The danger here is that once the councilmen fall into the habit of imagining their genius and approval are necessary before anyone can figure out how to stack cinderblock or nail two-by-fours, they will begin to imagine that government is the actual owner of all this land, entitled to decide how it’s best used, like the Todt Organization in Germany shipping guest workers by train to whatever factory they felt needed the workers most.

For example? Over the past two years, 4,105 Las Vegas apartments have been converted to condominiums, and another 4,000 have been OK’d for conversion. Concerned over a possible shortage of affordable rental housing, Councilman Steve Wolfson back in November floated the idea of a “moratorium” on such conversions.

Mind you, Mr. Wolfson did not propose that the city buy up all the remaining apartments to keep them from “going condo.” No, he simply proposed that the owners be prevented from selling their property as they see fit -- and in a manner that triggers no need for a zoning variance, since it changes residential density not one whit.

Property rights? What are those?

The Planning Commission obligingly backed a plan to create a new “special use permit” for condo conversions. Under this proposal, the City Council would appropriate to itself, out of thin air, the power to allow or disallow such a conversion based on whether members believe the neighborhood would be “best served” by the units remaining available for rent.

What next? In the interest of preserving more habitat for jackrabbits, shall the council decide whether each piece of raw land shall be developed or not? How big a “contribution” would be required to move a property off the “do not build” list? Would a plain brown envelope suffice?

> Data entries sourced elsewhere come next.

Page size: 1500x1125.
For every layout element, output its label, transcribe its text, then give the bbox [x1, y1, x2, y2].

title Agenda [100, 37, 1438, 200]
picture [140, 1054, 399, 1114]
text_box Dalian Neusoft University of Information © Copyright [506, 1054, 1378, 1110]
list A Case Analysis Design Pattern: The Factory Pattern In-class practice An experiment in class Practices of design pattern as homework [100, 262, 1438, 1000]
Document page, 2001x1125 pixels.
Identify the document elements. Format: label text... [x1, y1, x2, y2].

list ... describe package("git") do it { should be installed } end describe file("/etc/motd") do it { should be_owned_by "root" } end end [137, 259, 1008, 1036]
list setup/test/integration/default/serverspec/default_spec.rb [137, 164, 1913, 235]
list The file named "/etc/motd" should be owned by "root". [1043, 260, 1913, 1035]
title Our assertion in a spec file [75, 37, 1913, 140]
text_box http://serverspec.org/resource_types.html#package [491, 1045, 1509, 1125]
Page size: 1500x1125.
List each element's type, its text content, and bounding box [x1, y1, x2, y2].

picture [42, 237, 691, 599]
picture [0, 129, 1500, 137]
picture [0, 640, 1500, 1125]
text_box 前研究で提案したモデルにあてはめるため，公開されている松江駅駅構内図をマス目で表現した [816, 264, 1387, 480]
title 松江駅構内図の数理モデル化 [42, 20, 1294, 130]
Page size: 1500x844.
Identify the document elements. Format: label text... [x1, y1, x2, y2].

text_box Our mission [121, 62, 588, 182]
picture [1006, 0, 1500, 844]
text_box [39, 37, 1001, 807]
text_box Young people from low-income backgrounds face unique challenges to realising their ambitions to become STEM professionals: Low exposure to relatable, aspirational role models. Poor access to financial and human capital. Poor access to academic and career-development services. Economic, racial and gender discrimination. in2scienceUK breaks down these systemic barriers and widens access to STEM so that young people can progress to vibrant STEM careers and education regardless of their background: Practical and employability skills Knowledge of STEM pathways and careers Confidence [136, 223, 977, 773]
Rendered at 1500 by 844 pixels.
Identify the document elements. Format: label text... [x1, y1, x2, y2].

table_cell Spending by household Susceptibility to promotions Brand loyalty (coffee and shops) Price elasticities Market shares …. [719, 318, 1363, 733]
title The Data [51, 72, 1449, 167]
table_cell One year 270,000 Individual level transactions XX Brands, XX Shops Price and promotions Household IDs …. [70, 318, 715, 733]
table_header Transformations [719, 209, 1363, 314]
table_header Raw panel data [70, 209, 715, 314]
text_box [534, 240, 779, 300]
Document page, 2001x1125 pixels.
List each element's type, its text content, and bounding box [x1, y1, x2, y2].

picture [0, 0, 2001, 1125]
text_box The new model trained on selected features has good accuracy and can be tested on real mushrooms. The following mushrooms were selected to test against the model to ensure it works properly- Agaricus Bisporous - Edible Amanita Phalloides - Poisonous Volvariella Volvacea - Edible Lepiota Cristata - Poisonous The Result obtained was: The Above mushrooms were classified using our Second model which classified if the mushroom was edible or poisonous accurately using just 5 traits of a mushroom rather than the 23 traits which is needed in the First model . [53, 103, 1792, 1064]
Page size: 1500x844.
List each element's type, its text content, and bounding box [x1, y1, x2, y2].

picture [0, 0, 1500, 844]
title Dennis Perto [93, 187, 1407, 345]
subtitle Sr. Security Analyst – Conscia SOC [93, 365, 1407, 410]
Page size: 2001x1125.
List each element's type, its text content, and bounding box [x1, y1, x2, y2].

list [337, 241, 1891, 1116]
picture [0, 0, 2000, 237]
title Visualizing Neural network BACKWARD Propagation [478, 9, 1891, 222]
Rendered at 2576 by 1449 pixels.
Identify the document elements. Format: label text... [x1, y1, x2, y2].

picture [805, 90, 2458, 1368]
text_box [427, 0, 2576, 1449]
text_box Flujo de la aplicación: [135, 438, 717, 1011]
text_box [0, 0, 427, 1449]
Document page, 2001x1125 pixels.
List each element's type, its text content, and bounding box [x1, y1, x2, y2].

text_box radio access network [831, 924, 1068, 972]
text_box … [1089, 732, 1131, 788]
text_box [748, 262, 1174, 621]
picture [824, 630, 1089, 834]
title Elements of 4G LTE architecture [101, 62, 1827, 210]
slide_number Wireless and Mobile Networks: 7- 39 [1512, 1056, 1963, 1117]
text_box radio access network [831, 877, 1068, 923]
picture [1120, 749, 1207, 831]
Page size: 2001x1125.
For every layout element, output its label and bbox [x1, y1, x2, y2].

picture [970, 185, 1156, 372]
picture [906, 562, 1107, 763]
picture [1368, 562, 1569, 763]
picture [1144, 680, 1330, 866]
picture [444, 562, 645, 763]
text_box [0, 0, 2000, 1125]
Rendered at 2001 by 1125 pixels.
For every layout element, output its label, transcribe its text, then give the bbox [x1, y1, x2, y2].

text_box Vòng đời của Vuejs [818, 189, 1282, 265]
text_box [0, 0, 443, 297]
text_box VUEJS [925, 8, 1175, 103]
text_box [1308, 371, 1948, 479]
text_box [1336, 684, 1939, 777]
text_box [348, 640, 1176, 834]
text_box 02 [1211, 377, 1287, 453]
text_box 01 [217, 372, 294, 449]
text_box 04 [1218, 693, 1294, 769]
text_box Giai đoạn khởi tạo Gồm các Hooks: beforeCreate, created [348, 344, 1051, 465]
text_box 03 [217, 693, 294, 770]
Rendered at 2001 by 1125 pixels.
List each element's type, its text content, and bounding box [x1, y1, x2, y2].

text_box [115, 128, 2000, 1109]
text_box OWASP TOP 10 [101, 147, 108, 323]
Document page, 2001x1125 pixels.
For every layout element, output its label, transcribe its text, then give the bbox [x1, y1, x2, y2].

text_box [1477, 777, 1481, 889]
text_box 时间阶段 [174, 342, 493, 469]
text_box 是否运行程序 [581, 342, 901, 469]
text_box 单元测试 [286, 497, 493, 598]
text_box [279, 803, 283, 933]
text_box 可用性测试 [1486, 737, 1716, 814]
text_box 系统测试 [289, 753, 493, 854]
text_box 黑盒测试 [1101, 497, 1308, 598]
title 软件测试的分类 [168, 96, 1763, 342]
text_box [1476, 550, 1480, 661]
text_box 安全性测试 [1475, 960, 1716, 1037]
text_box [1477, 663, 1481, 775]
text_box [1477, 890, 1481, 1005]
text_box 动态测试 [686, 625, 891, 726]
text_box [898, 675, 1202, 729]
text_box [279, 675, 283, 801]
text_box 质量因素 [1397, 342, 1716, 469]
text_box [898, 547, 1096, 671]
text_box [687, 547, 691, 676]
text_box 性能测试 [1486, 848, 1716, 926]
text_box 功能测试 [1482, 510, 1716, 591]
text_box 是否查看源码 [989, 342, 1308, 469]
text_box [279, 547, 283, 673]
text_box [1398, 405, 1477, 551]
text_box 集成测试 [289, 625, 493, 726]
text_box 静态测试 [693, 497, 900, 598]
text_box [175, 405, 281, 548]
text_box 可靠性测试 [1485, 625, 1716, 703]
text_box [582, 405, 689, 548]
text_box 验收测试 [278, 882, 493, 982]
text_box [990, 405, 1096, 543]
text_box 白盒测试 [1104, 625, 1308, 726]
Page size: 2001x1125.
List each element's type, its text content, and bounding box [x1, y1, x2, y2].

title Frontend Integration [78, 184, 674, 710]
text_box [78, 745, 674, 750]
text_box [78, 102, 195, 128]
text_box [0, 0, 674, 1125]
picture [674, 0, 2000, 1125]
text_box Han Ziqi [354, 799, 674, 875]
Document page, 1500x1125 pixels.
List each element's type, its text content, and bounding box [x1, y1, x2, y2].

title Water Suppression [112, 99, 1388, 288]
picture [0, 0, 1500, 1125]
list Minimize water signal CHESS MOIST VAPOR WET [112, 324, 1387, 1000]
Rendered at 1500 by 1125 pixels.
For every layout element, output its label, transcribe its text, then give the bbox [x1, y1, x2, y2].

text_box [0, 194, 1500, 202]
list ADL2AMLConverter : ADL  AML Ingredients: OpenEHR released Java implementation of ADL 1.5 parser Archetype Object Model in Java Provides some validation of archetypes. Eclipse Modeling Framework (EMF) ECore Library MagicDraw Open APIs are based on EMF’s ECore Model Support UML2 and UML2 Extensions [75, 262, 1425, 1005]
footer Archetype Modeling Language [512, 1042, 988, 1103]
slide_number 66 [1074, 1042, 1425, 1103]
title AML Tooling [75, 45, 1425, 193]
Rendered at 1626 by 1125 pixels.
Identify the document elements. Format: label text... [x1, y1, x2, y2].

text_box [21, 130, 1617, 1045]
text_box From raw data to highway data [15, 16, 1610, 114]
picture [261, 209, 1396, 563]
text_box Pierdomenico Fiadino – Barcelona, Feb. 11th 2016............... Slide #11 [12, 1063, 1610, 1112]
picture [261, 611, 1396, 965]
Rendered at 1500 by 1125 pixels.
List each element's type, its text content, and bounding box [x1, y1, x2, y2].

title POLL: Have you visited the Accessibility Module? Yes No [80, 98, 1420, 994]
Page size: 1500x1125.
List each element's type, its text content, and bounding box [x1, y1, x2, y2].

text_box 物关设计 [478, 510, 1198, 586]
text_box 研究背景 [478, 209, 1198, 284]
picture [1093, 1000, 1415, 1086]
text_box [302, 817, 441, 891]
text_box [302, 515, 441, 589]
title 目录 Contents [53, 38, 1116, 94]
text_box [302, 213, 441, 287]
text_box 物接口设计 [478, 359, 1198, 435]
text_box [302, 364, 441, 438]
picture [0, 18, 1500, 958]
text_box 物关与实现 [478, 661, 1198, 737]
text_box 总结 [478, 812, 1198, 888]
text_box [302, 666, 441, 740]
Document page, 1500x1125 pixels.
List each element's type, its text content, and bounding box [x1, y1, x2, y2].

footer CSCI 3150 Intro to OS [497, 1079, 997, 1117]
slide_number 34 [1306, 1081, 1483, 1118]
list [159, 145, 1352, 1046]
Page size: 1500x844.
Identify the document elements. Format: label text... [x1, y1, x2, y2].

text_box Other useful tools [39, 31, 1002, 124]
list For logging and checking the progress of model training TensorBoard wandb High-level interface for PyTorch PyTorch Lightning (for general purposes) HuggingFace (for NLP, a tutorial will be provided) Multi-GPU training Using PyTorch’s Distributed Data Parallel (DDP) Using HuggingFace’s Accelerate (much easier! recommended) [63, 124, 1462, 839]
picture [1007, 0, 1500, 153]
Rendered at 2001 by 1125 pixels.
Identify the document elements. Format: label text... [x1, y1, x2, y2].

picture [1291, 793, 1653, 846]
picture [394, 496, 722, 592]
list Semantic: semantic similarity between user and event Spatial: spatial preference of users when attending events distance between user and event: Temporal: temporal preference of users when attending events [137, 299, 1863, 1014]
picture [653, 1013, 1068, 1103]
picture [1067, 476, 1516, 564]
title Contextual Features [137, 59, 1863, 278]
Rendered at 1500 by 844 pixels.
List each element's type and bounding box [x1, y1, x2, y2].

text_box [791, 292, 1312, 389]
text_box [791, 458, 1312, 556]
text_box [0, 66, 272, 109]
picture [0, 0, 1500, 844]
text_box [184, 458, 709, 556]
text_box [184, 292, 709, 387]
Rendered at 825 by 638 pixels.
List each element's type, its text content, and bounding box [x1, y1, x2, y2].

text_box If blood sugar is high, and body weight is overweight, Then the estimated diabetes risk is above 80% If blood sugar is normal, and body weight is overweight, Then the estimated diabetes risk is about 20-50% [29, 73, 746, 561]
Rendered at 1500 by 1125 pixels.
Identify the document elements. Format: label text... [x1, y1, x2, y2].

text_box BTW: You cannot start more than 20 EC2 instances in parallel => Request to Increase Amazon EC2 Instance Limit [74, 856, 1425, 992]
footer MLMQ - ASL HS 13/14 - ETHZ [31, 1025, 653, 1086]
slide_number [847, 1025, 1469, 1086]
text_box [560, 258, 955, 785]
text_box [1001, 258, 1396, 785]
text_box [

“I like that we would be able to decide this on a case by case situation,” opined Councilman Lawrence Weekly.

Indeed. The crowned heads of Europe always enjoyed being able to reward their favorites with one boon or another, on a “case by case situation.” But many will recall a revolution against such methods was effected on these shores from 1776-1787, supposedly replacing England’s “cesspit of corruption” with a system under which laws are written down for all to see, well in advance, and then enforced equitably, regardless of whether the individual supplicant has done enough to “please the king.”

“We have to make sure we give people an opportunity to have a roof over the top of their heads,” Mr. Weekly continued last week.

In fact, municipalities have fared awfully poorly when they’ve tried to go into the housing business. (Why does the phrase “the projects” sound so unappetizing, these days?) The best way to provide “housing opportunity” turns out to be allowing the free market to work, with government playing the limited role of guaranteeing owners’ and investors’ property rights -- driving off squatters, etc.

This proposal does the opposite, seriously eroding property rights.

If it becomes known that building an apartment complex in Las Vegas is a good way to have your assets frozen, why on earth would anyone build apartment in this jurisdiction in the future, providing anyone with “a roof over the top of their heads”? They will only do so if they are bribed, of course, with various “tax incentives” and the like ... further warping the market and making housing a captive of government favoritism and whim. Ever tried to find an apartment in “rent-controlled” New York?

The solution is that we should have arranged any land use restrictions by private contract in the first place, rather than handing such powers to economically illiterate politicians -- always willing to violate some minority’s rights so long as it’s “popular” and “for the greater good of the many.”

If there is a shortage of apartments in Las Vegas, the City Council has it in its power to re-zone more residential land for apartments, or to reduce taxes and regulations across the board so as to encourage more construction and (resultantly) lower rents.

Or, we can experiment further with an economic system in which private parties continue to be allowed to hold title to (and pay taxes) on property, but where that property’s disposition is tightly regulated under a government bureaucracy, “for the good of all the people.”

Is there a name for that, by the way?